Pomysł pielgrzymki zrodził się jeszcze w październiku ubiegłego roku. Jak wyjaśnia ks. M. Wójcik, organizatorom zależało, by odwiedzić miejsca związane z Janem Pawłem II. - Wybraliśmy formę, którą on sam w życiu praktykował: pieszej pielgrzymki, modlitwy, czy jak mówią niektórzy "rekolekcji w drodze".

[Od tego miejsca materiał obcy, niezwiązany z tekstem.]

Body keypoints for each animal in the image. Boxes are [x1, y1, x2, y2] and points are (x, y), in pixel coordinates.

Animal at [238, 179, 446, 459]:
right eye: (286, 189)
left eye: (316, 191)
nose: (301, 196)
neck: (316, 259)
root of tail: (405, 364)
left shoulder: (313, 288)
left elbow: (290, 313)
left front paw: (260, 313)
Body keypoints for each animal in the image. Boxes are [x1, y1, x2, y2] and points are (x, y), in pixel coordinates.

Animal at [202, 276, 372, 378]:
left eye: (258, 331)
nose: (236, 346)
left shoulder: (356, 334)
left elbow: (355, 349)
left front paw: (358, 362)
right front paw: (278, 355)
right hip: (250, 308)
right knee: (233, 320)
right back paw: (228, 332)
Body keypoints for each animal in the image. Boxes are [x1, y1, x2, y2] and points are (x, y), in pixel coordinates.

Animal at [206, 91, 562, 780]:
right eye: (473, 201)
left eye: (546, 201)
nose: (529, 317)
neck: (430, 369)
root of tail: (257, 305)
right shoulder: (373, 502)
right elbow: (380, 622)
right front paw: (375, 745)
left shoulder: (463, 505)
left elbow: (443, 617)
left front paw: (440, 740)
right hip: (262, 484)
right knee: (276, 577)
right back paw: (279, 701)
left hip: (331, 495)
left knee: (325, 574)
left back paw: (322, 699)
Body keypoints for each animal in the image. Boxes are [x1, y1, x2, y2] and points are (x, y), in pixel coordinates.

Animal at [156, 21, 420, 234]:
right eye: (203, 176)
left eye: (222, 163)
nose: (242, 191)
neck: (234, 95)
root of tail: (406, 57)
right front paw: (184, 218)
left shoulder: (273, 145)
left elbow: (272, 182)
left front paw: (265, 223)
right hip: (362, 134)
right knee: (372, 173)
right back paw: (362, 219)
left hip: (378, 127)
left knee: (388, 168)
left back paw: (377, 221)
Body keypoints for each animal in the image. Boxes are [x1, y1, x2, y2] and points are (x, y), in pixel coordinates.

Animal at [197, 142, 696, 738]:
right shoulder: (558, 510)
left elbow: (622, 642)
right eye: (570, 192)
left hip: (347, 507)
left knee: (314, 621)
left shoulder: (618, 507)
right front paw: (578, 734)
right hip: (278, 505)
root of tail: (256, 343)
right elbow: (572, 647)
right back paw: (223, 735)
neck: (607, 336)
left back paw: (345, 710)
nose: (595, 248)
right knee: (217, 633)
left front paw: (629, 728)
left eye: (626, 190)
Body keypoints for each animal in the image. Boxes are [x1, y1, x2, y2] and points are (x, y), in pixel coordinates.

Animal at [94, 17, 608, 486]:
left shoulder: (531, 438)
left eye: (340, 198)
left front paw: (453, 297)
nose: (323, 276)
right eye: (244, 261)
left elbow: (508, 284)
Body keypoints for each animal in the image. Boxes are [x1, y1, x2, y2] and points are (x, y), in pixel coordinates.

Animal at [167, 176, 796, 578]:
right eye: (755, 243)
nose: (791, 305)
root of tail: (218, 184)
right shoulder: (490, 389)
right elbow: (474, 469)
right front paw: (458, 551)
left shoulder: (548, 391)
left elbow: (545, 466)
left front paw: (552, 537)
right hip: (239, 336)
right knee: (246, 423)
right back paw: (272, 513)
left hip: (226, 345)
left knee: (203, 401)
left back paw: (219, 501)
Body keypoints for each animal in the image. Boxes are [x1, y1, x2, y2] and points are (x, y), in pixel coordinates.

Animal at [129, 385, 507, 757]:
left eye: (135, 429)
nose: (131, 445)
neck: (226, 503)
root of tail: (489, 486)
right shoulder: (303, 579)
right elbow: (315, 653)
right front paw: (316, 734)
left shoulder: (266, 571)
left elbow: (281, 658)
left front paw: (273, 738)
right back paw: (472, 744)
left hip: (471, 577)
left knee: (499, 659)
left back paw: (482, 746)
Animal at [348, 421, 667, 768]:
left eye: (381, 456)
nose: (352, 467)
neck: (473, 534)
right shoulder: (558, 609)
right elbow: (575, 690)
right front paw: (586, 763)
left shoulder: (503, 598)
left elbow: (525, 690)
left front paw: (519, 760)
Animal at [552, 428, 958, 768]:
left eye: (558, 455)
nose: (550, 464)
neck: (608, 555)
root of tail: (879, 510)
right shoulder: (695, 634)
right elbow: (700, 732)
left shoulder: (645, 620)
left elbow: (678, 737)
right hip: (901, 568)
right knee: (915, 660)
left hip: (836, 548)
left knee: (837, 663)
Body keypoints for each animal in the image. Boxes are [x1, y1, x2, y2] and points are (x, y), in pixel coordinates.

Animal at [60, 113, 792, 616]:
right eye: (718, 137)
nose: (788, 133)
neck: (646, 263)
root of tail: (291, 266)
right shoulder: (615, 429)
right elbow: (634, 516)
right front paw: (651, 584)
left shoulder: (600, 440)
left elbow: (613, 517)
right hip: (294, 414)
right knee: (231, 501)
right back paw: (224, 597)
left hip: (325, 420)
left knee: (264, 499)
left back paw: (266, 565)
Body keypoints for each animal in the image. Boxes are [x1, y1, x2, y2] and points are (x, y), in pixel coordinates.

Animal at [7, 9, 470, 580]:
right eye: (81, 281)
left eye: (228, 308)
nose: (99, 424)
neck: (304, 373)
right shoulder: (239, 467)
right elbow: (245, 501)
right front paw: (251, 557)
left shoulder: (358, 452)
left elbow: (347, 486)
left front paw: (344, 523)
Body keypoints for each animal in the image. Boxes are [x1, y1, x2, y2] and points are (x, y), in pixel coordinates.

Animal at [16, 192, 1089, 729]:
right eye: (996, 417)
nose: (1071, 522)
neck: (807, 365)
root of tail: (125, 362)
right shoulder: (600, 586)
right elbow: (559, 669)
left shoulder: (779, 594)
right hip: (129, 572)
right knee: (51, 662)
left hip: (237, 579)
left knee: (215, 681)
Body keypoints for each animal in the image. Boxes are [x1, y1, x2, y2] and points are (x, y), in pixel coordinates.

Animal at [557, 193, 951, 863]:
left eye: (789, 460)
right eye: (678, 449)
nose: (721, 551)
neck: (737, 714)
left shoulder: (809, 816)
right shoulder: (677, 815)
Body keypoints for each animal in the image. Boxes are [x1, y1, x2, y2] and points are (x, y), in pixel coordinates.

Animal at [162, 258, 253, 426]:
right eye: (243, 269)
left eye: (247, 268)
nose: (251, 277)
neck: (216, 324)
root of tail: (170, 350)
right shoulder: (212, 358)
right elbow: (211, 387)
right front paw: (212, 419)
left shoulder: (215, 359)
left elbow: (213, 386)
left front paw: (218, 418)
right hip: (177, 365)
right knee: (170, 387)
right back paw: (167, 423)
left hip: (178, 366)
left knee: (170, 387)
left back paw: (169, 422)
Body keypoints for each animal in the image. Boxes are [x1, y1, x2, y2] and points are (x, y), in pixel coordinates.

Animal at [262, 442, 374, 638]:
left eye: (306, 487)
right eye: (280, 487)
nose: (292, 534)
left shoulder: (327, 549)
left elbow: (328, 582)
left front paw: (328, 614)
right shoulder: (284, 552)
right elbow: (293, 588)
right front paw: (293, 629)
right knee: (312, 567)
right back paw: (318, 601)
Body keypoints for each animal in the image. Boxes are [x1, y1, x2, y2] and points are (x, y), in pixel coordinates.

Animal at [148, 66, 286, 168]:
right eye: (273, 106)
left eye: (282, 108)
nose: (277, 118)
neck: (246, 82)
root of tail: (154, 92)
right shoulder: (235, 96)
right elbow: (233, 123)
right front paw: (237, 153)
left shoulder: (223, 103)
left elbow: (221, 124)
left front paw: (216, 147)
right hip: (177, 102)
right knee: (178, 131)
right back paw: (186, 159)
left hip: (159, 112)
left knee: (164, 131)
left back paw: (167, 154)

Jak podkreśla kapłan, projekt pielgrzymki spotkał się z zainteresowaniem i konkretną pomocą dziekana dekanatu Wadowice Północ, ks. Stanisława Jaśkowca, Starosty Wadowickiego Jacka Jończyka, Burmistrz Wadowic Ewy Filipiak i firmy Skawa Wadowice, która ofiarowała słodycze.  – Trzeba powiedzieć, że spotkałem się z ogromnym wsparciem rodzin z naszej parafii, które podjęły się organizacji zaplecza pielgrzymkowego, bazy, służb medycznych, czy służb porządkowych. Wielu z nich robiło  to po raz pierwszy w życiu, a wychodziło im to wyśmienicie, w pełni profesjonalnie – wspomina.